— Begin EXCERPT TO READ —
A week later, Lifa exploded out of his room and said, “MOM. WHEN I OPENED MY EYES THIS MORNING, GOD TOLD ME THE ANSWER TO ONE OF MY QUESTIONS!”

We had just chosen the name of our church, and Lifa had already filled that in his journal with a checkmark next to it. (Get ready for the big announcement next month!) Now Lifa had his own answer from God he wanted to tell me about.

“I asked God how many people will be in our church, and God told me there’s no number. There will always be people coming in.”
Check. (Proud mom explosion.)



Later that week, I told Lifa I’d been praying for the type of friends he would choose while I read The Power of the Praying Parent (also by Stormie Omartian). Every morning, I drop him off for school in a city where he’s much more exposed to the ways of the world than ever before. We pray for him, and we trust the Holy Spirit to give wisdom and discernment to a 9-year old who asks for it. We talk about Lifa’s play and interactions nightly at dinner and meet with his teacher regularly. We do everything we can to set him up for success and make space for God to parent him much better than we can. We started asking God to show Lifa who to make friends with at his new school during out bedtime prayers.
 
When we got home from school later that week, Lifa ran to his room to put on his cape before he flew into the kitchen for his 431st meal of the day. (He won’t stop eating or growing.)

I handed Lifa a ginormous smoothie, and he said, “Mom, God spoke to me again today. He said Bruce is very kind, and I should be friends with him.”
Check. 

Just like that, he hears the voice of God, sips his smoothie, adjusts his cape, and flies out of the room to find puppies.

God has told our family to do a lot of crazy things. We don’t know how to do any of them on our own. Every day we see and hear stories of our city that makes us ask questions… Why? How? What do we do? 

We’re pulling out our brightest colors and drawing many lines.

Raising Lifa without paperwork or promise has kept me continuously needing to hear answers from God because the answers don’t exist in this world.  There have been days, weeks and seasons of unknowns that felt like they just might break me.

But I’m not going to break. I’m going to draw a line.
I’m going to pick a question, pick a color, and draw a line.

God drew lines of colors across the sky a long time ago and told us He would take care of us. The answer to every question was painted over us by His hand, and, just in time, God will fill in the space we’ve given Him.

He made the colors, and He is the answer.
We just have to ask the questions, and draw the lines.
— End EXCERPT TO READ —
PROMPT
Render this sentence from the passage about Lifa in Spanish: "He made the colors, and He is the answer." Use only the passage about Lifa as your source.
— Begin STORED DATA —
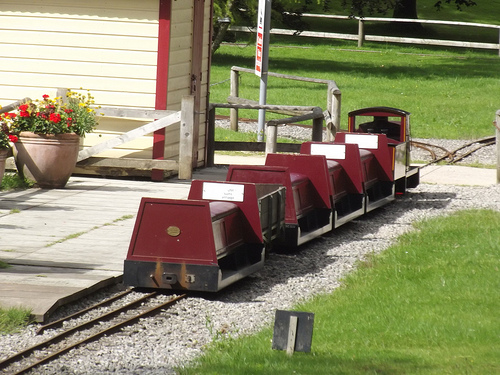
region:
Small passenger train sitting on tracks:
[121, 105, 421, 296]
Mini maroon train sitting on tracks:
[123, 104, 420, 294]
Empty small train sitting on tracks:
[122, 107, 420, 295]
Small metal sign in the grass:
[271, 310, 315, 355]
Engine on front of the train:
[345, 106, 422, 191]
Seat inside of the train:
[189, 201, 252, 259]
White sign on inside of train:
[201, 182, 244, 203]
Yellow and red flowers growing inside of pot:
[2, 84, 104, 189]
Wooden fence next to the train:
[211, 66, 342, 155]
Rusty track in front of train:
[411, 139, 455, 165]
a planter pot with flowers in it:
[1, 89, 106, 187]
— End STORED DATA —
— Begin STORED DATA —
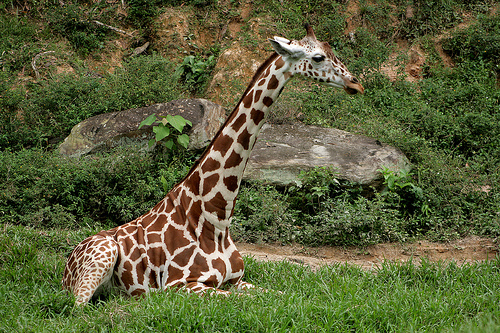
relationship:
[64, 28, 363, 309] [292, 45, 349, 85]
— End STORED DATA —
THE OUTPUT
Él hizo los colores, y Él es la respuesta.